Полезнов внимательно поглядел ему в глаза, побродил взглядом по крутому лысоватому лбу, увидел, что он ничего еще пока про жену его не знает, и протянул неопределенно:
- Дда-а... вообще мерзавец... И, в частности, тоже подлец...
А чтобы покруче свернуть с этого вопроса в сторону, добавил:
- Сердит очень против царя народ, - я про Питер, конечно, говорю... Очень языки у всех поразвязались...
- Ну? - как будто удивился Бесстыжев, пришлепнув бороду на колене.
Заметив это, Полезнов стукнул кулаком об стол, сделал страшные глаза и заговорил вдруг громко и обиженно:
- А в самом деле, ежели разобрать по частям, от кого мы все терпим?.. От него одного мы все терпим!.. Сколько мильонов народу от олуха от одного!.. Ты в японскую войну не служил?.. Нет?.. Признаться, и мне не пришлось, а другие пошли... Кто не вернулся, а кто калекой пришел... "Голые, говорят, мы против японцев вышли!.." Не тот же ли черт теперь выходит?.. Раз ты не можешь управлять царством - уйди к черту! Вот!.. Уйди, - мы без тебя, дурака убогого, обойдемся!.. Уйди!..

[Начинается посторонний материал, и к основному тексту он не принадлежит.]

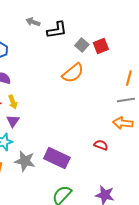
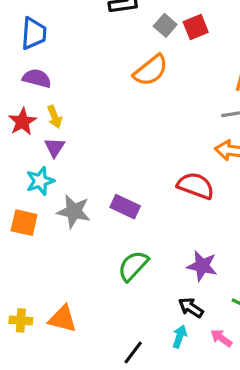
red semicircle: (101, 145) -> (196, 186), size x1.6
purple rectangle: (57, 158) -> (125, 207), size x0.7

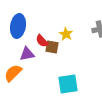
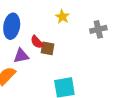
yellow star: (66, 34) -> (62, 17), moved

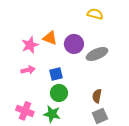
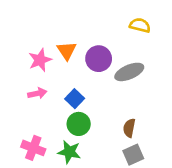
yellow semicircle: (95, 14) -> (140, 25), moved
orange triangle: (50, 38) -> (67, 51), turned 35
blue square: (56, 74) -> (75, 99), turned -32

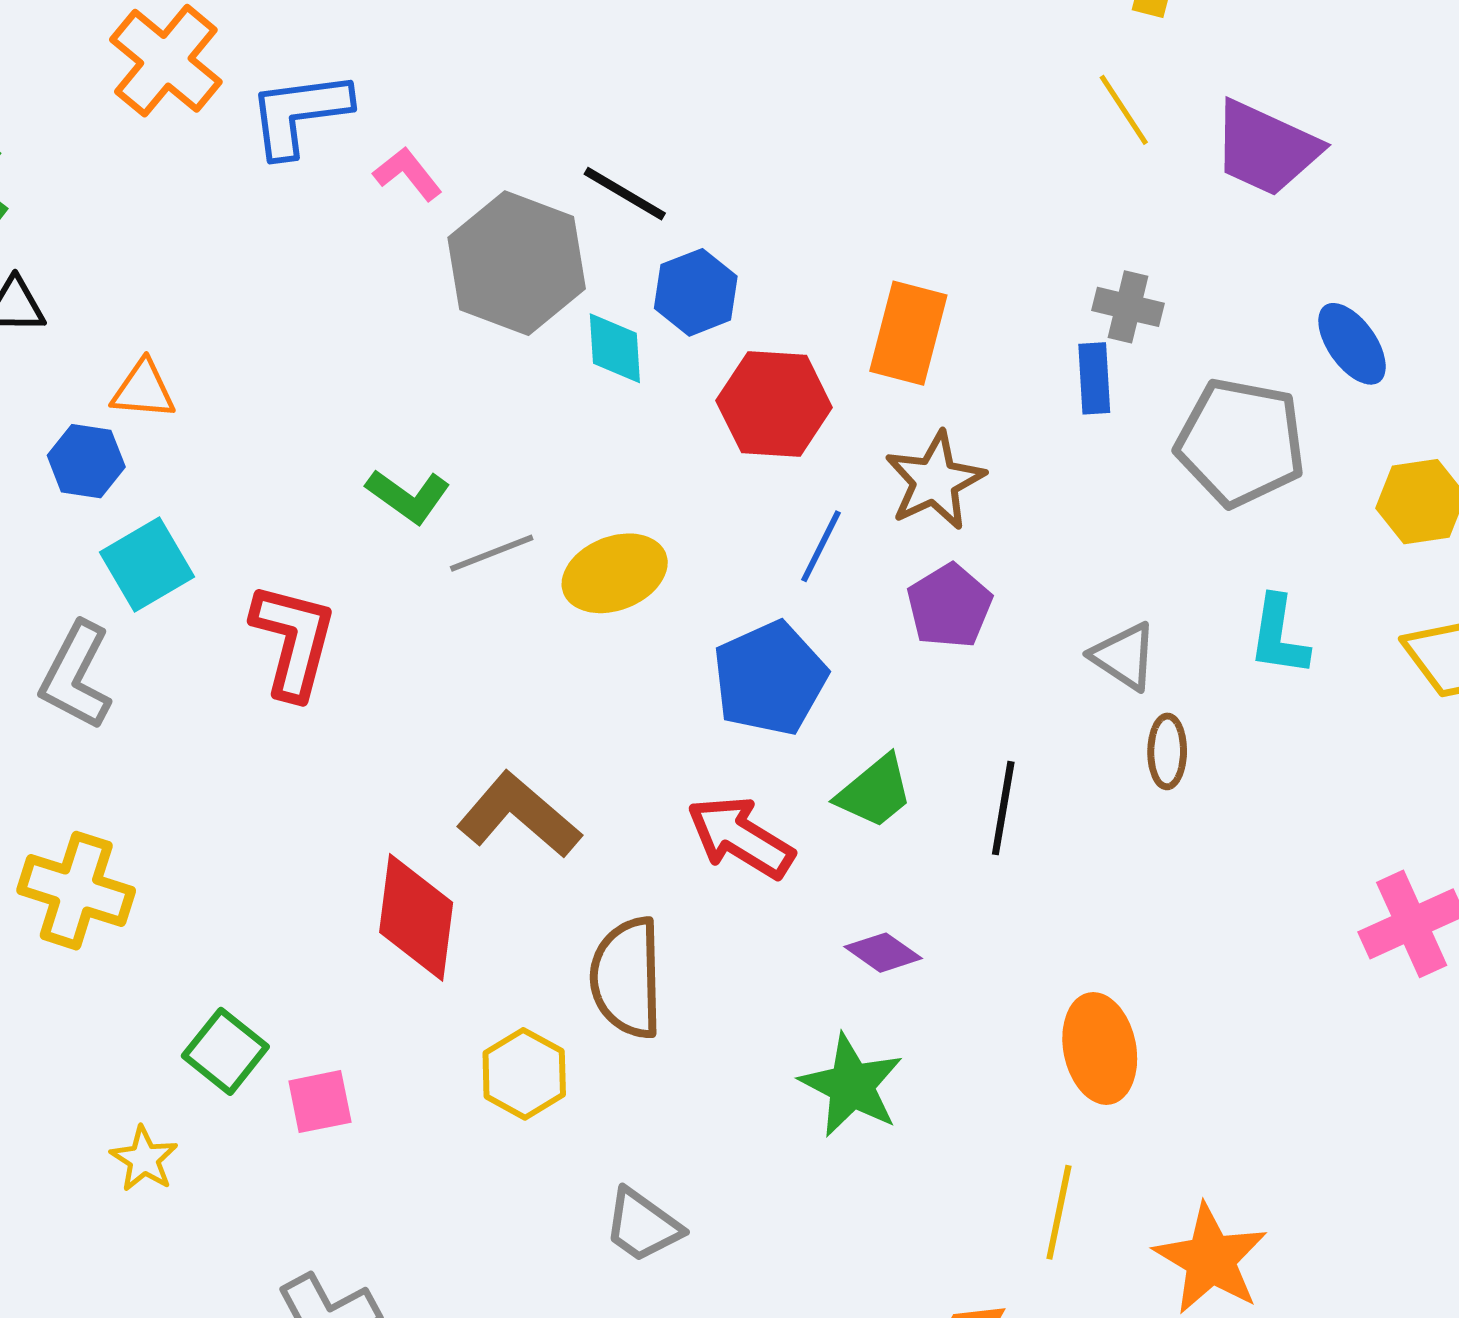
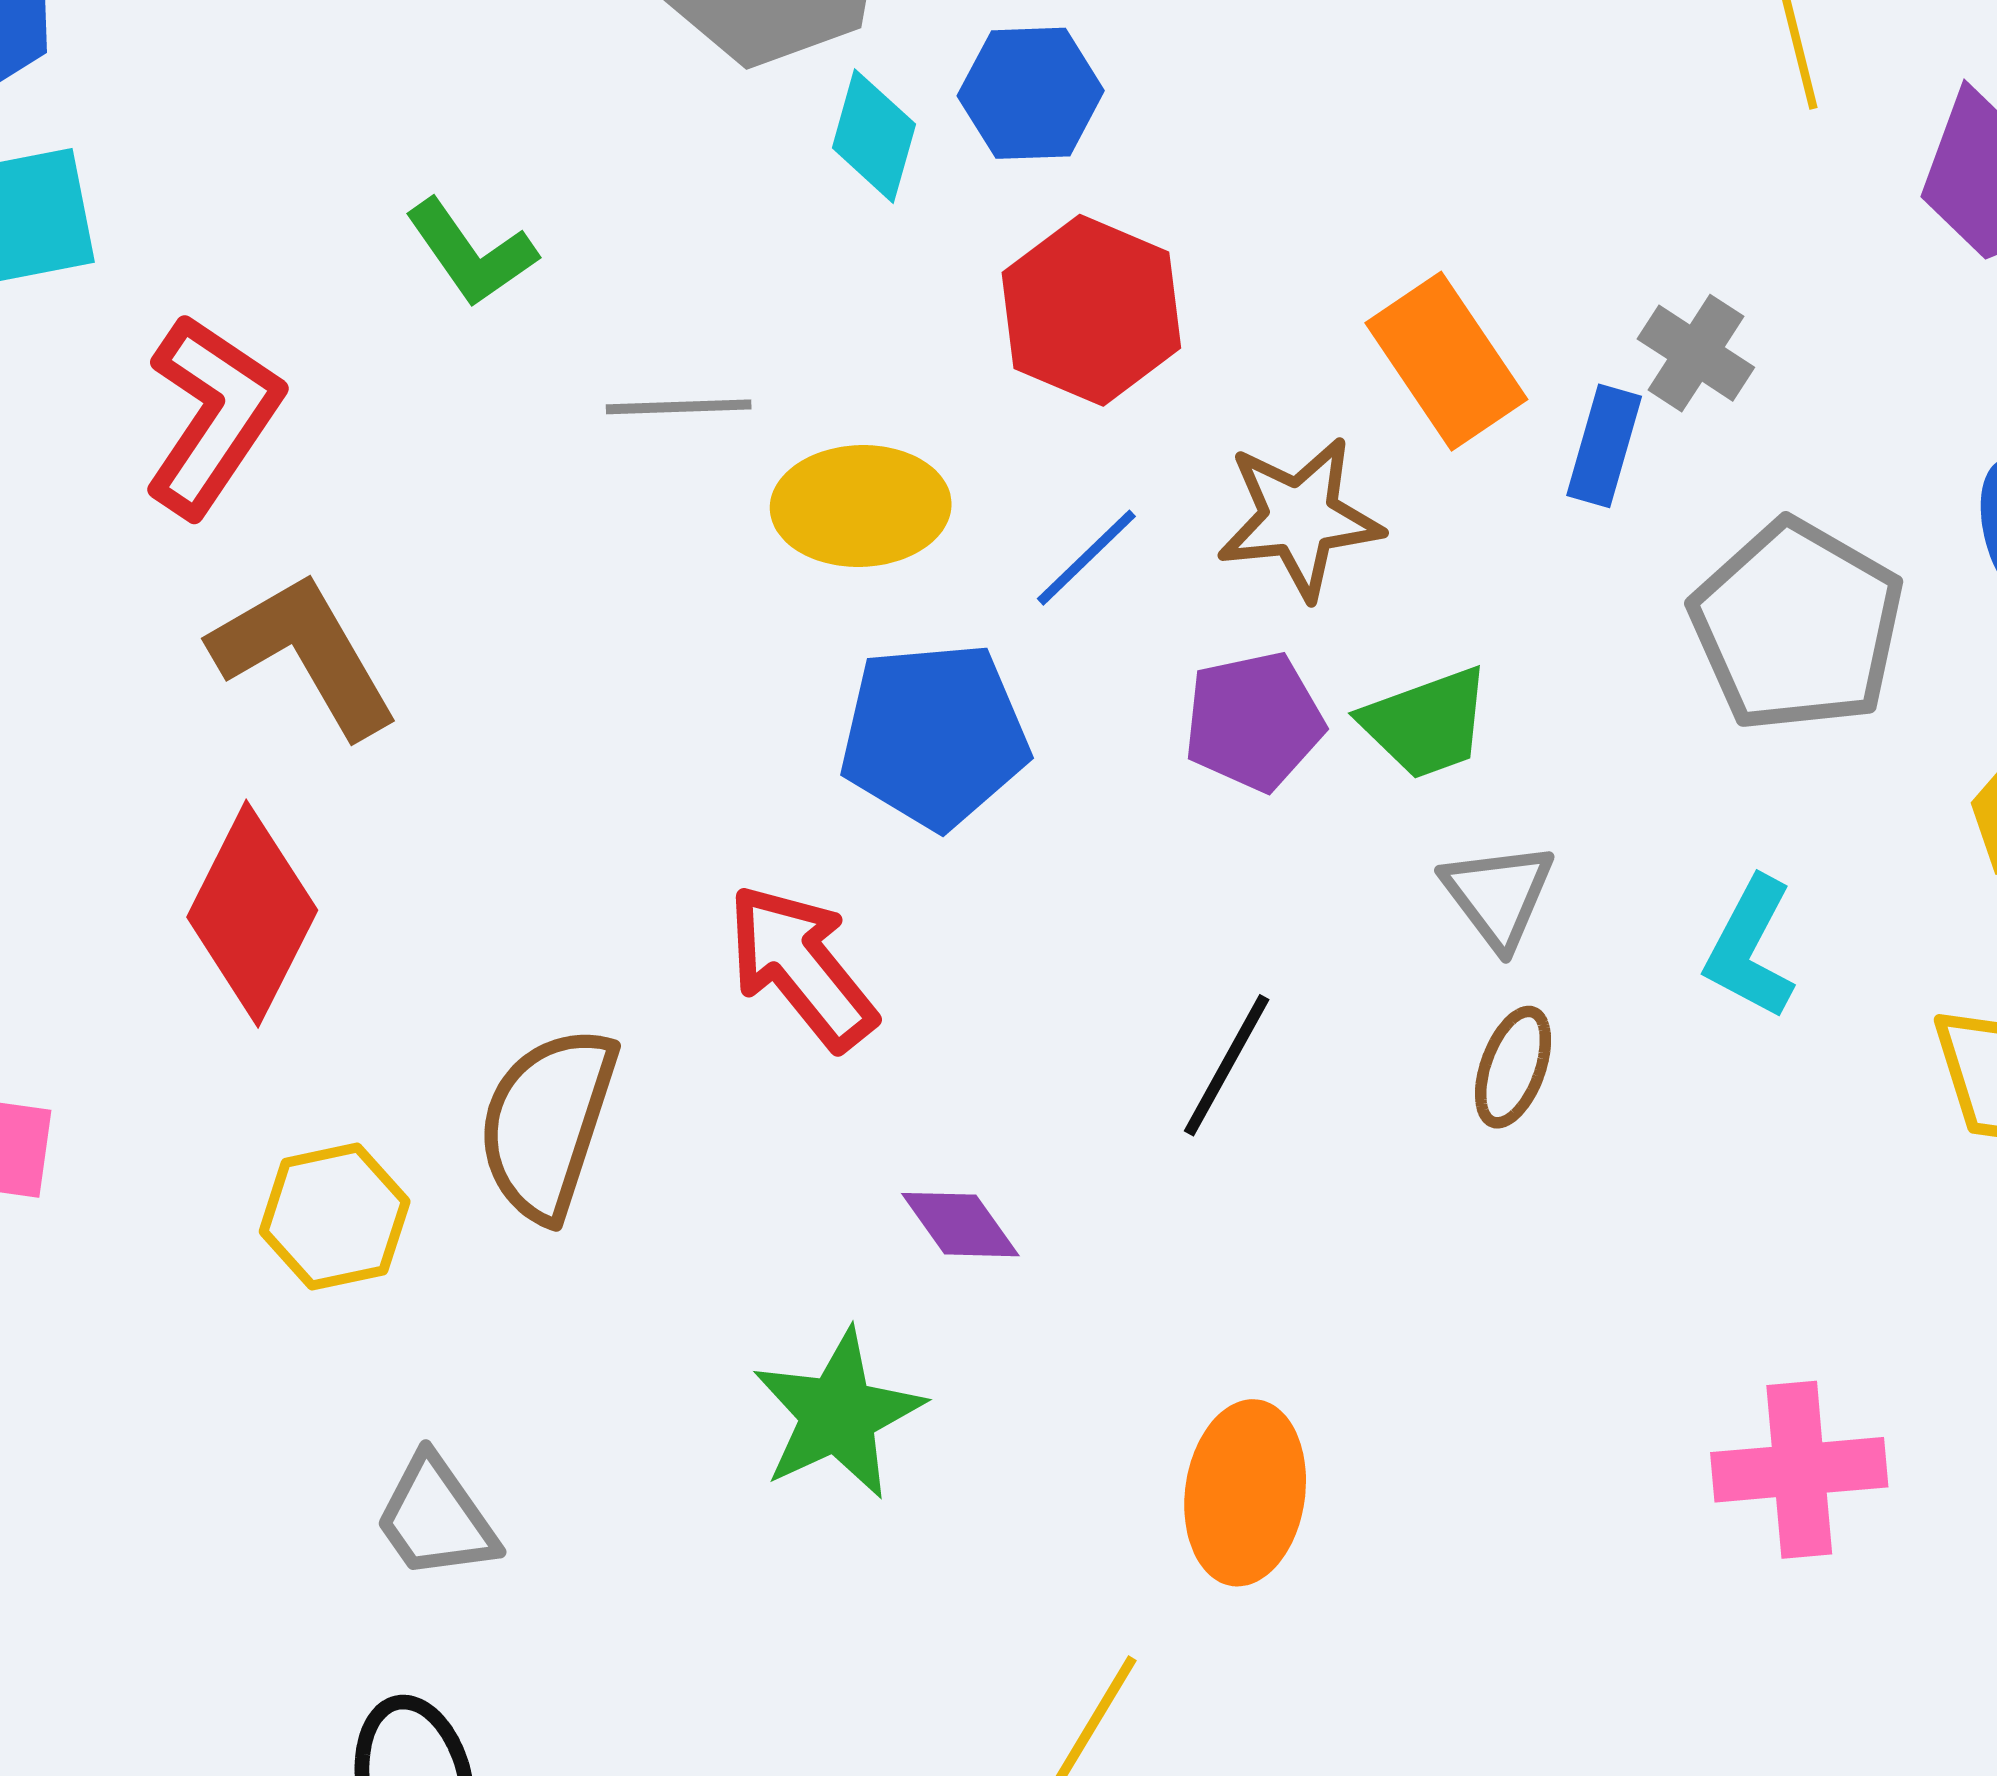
orange rectangle: (908, 333) -> (1446, 361), moved, turned -68
gray line: (492, 553) -> (679, 407), moved
yellow ellipse: (615, 573) -> (861, 506), moved
green trapezoid: (875, 792) -> (1426, 723), moved
brown L-shape: (519, 815) -> (305, 654), moved

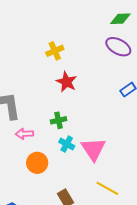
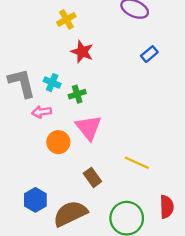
cyan cross: (67, 144) -> (52, 83), moved
pink triangle: (93, 149) -> (89, 128), moved

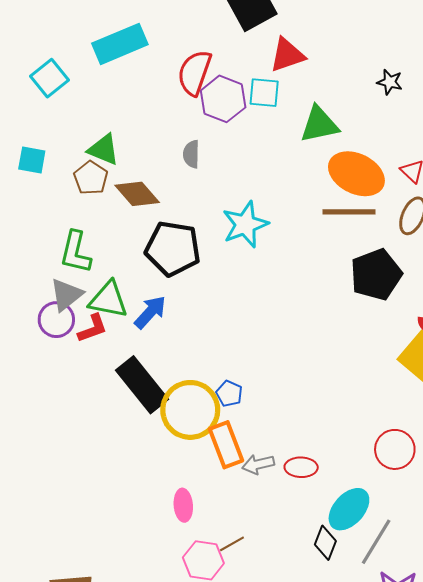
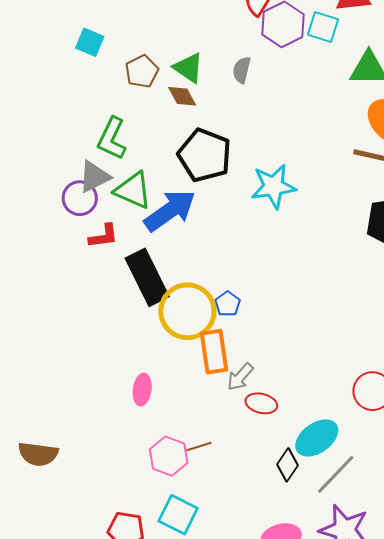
green triangle: (104, 150) -> (188, 68), moved
brown diamond: (137, 194) -> (182, 96), size x0.7
cyan star: (245, 225) -> (273, 186), moved
blue arrow: (150, 312) -> (170, 211), size x1.5
red L-shape: (93, 328) -> (104, 236), moved
gray arrow: (258, 464) -> (240, 377), turned -48
red ellipse: (301, 467) -> (261, 403), moved
pink ellipse: (183, 505) -> (142, 390), moved

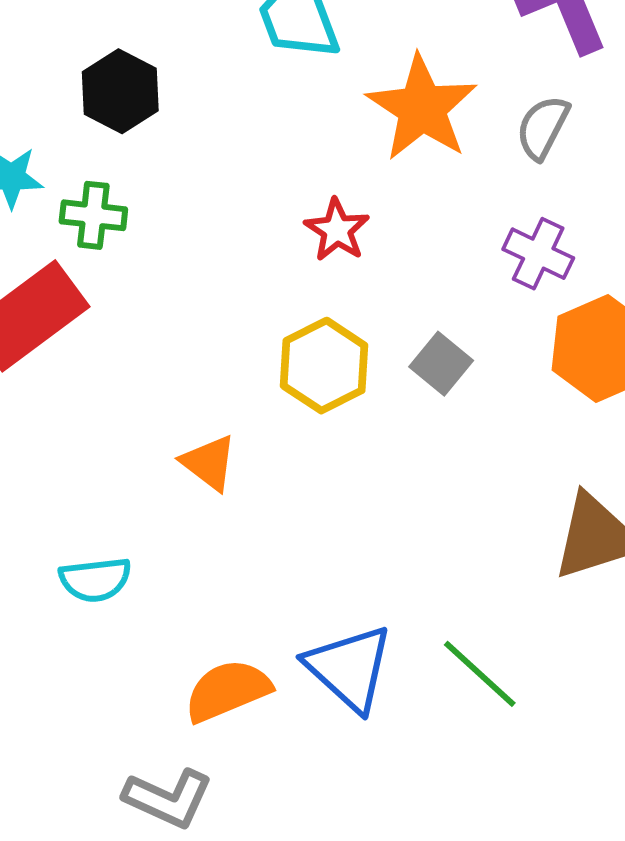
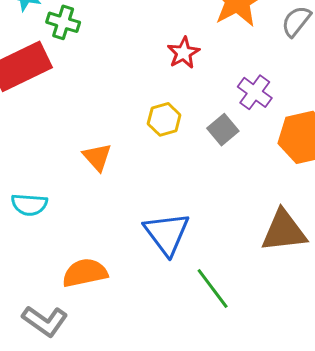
purple cross: (538, 254) -> (255, 92), moved
yellow hexagon: (324, 366) -> (164, 119), size x0.7
blue triangle: (349, 668) -> (167, 234), moved

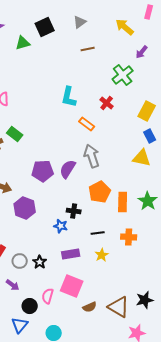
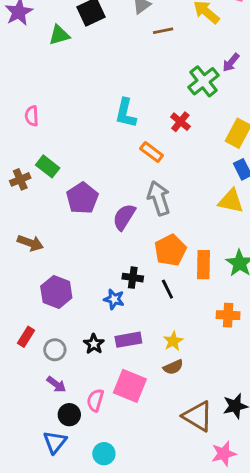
brown line: (88, 49) -> (163, 31), moved
purple arrow: (142, 52) -> (231, 63), moved
purple pentagon: (43, 171) -> (82, 198), moved, turned -30
purple hexagon: (25, 208) -> (56, 292), moved
black line: (98, 233) -> (167, 289), moved, turned 72
orange cross: (129, 237) -> (228, 315), moved
black star: (40, 262) -> (94, 344), moved
purple arrow: (13, 285) -> (56, 384), moved
brown semicircle: (90, 307) -> (173, 367), moved

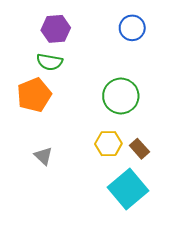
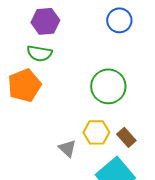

И еще раз ударил он по столу, а Бесстыжев, как будто от испуга, поспешно убрал свою бороду за борт пиджака и спросил тихо:
- Это ты, Иван Ионыч, про кого же так?
- Про кого?.. Все про него же... Я уж наслушался и в Питере и в вагоне, что про него говорят... Это ты здесь сидишь, не слышишь...
С полминуты они глядели друг на друга неотрывно: один зло, другой испуганно, наконец спросил Полезнов:
- Сколько овса к первому ссыпем?
- Овса-то? - не сразу отозвался Бесстыжев.
Он положил одну ногу на другую, погладил колено, снял его, переменил ногу, погладил другое колено, снял... Жены его не было в горнице, - они сидели за столом только вдвоем с Полезновым.
- Я у тебя про овес спрашиваю! - напомнил Полезнов.
- Про овес-то?
Бесстыжев наклонил голову и задумался, точно подсчитывая в уме мешки и пуды. Это тянулось так долго, что Иван Ионыч прикрикнул, наконец:
- Дурака ты, что ли, из себя корчишь, или что?.. Ты получил на овес деньги?
- На овес-то?
И Бесстыжев спокойно повернул к нему голову, поднял ее, напыжился и ответил расстановисто:
- Да раз если ты об царе нашем такие слова смеешь говорить, какой же тебе тогда овес? Тебе тогда острог, а не овес!..
- Что-о?
- Тебе тогда отседа бежать надо, покамест полиция не схватила!